Attention and Transformers for Vision

Title：Attention and Transformers for Vision

Date＆Time：14:00 – 16:00, December 26, 2021 Location: Prince Ballroom

Biography：Prof. Xi Li，IET Fellow，IEEE Senior Member，was the winner of Zhejiang Provincial Science Foundation for Outstanding Young Scholars, and was appointed as a distinguished expert of the Zhejiang Province government. Also, he served as a council member of the China Image and Graphics Society. Meanwhile, he had a wealth of academic experience in serving as program committee members of top conferences (e.g., NIPS, ICML, CVPR, ICCV) or reviewers of premier journals (e.g., IEEE TPAMI, IJCV, IEEE TIP). Besides, he made several invited talks at many well-known conferences at home and abroad (i.e., RACV 2016, ICSW 2017, ICDS 2017, IEEE FMT 2018). His research interests mainly focus on the AI fields of computer vision and machine learning, and has published approximately 150 top conferences and leading journal papers with about 4600 Google Scholar citations. He devoted his efforts to enabling many academic roles in conference organization (e.g., PRCV 2019 AC, ICPR 2018 AC, IJCAI 2019 SPC, and ICCV 2019 AC, CVPR 2020 AC, ICPR 2020 AC) and journal editorial management (e.g., AEs of IEEE TNNLS, IEEE TCSVT, Neurocomputing, and Neural Processing Letters). He won two Best International Conference Paper Awards (including ACCV 2010 and DICTA 2012), an ICIP 2015 Top 10% Conference Paper Award, and an ACML 2017 Best Student Paper Award. In addition, he won two China Natural Science and Technology Awards (including first-class and second-class prizes) and a Chinese Patent Excellence Award.

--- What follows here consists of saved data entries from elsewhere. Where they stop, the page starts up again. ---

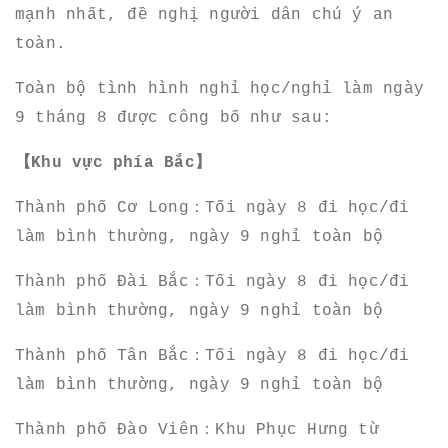
mạnh nhất, đề nghị người dân chú ý an
toàn.
Toàn bộ tình hình nghỉ học/nghỉ làm ngày
9 tháng 8 được công bố như sau:
【Khu vực phía Bắc】
Thành phố Cơ Long：Tối ngày 8 đi học/đi
làm bình thường, ngày 9 nghỉ toàn bộ
Thành phố Đài Bắc：Tối ngày 8 đi học/đi
làm bình thường, ngày 9 nghỉ toàn bộ
Thành phố Tân Bắc：Tối ngày 8 đi học/đi
làm bình thường, ngày 9 nghỉ toàn bộ
Thành phố Đào Viên：Khu Phục Hưng từ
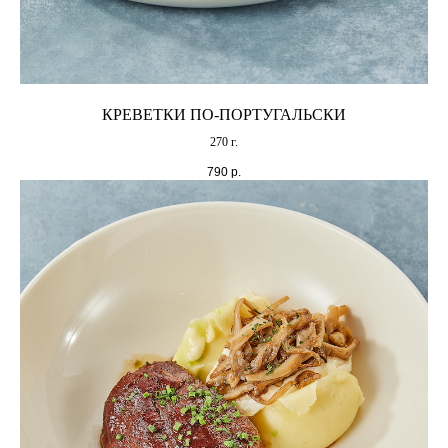
КРЕВЕТКИ ПО-ПОРТУГАЛЬСКИ
270 г.
790
р.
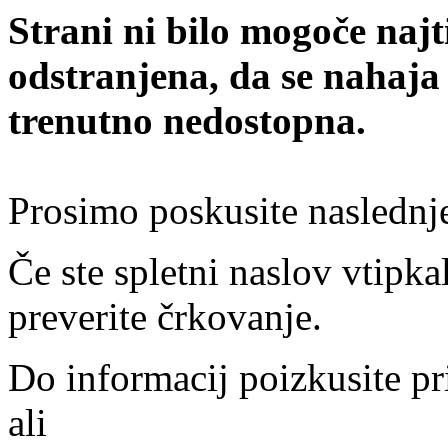
Strani ni bilo mogoče najt
odstranjena, da se nahaja
trenutno nedostopna.
Prosimo poskusite naslednj
Če ste spletni naslov vtipkal
preverite črkovanje.
Do informacij poizkusite pr
ali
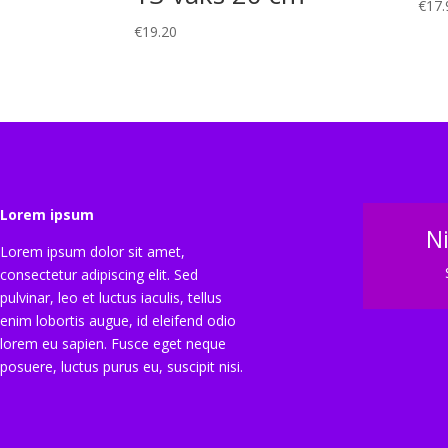
€
17.
€
19.20
Lorem ipsum
N
Lorem ipsum dolor sit amet,
consectetur adipiscing elit. Sed
pulvinar, leo et luctus iaculis, tellus
enim lobortis augue, id eleifend odio
lorem eu sapien. Fusce eget neque
posuere, luctus purus eu, suscipit nisi.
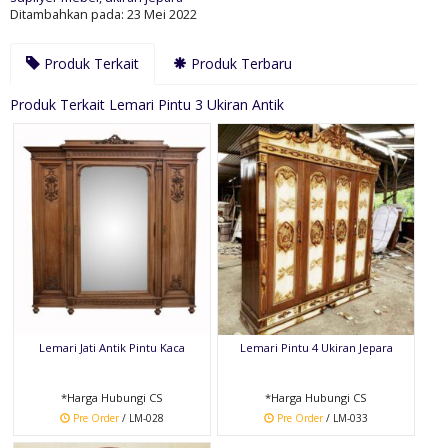
Ditambahkan pada: 23 Mei 2022
Produk Terkait
Produk Terbaru
Produk Terkait Lemari Pintu 3 Ukiran Antik
Lemari Jati Antik Pintu Kaca
Lemari Pintu 4 Ukiran Jepara
*Harga Hubungi CS
*Harga Hubungi CS
Pre Order
/ LM-028
Pre Order
/ LM-033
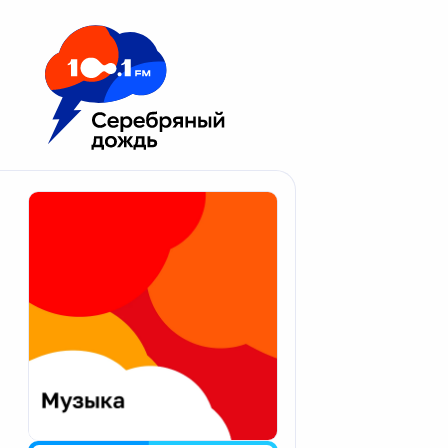
Москва 100.1 FM
Апатиты
Астрахань
Волгоград
Вологда
Екатеринбург
Иваново
Казань
Калининград
Калуга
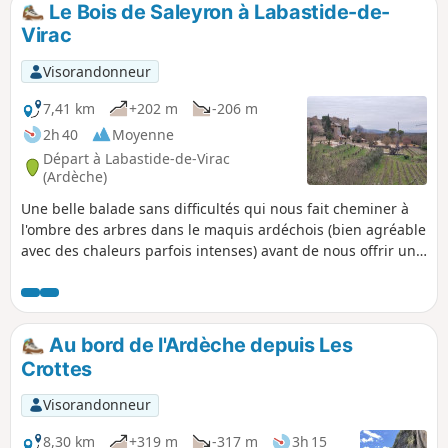
Le Bois de Saleyron à Labastide-de-
p
Virac
Visorandonneur
7,41 km
+202 m
-206 m
2h 40
Moyenne
Départ à Labastide-de-Virac
(Ardèche)
Une belle balade sans difficultés qui nous fait cheminer à
l'ombre des arbres dans le maquis ardéchois (bien agréable
avec des chaleurs parfois intenses) avant de nous offrir une
belle vue sur l'Ardèche et le Pont d'Arc.
Au bord de l'Ardèche depuis Les
Crottes
Visorandonneur
8,30 km
+319 m
-317 m
3h 15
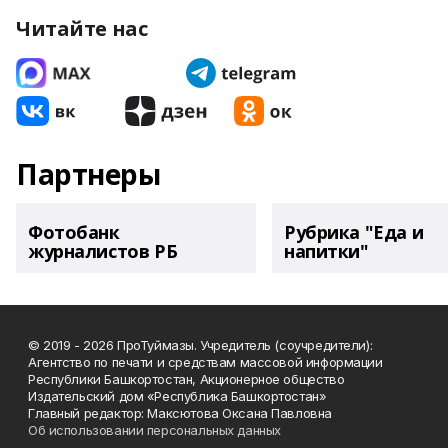
Читайте нас
Партнеры
Фотобанк
Рубрика "Еда и
журналистов РБ
напитки"
© 2019 - 2026 ПроТуймазы. Учредитель (соучредители):
Агентство по печати и средствам массовой информации
Республики Башкортостан, Акционерное общество
Издательский дом «Республика Башкортостан»
Главный редактор: Максютова Оксана Павловна
Об использовании персональных данных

Abstract：The era of the Internet and the Internet of Things gives rise to big data of images or videos. It is in urgent need of artificial intelligence technologies and methods in order to effectively extract knowledge from these massive vision data. Therefore, in the epoch of knowledge economy, how to perform artificial intelligence-driven visual computing has become a core technical problem that needs to be solved foremost. This lecture mainly focuses on data-driven visual feature learning based on attention and transformers from large-scale image/video data. It analyzes and introduces the main research problems and technical methods involved in large-scale visual feature learning in terms of target visual perception characteristics, visual feature representation, deep learner construction mechanism, high-level semantic understanding. Also, it systematically reviews the development of visual feature representation and learning, and introduces a series of representative works and practical applications in recent years using visual feature learning for visual semantic analysis and understanding. At the end of the lecture，some open problems and difficulties in the learning of visual features will be discussed.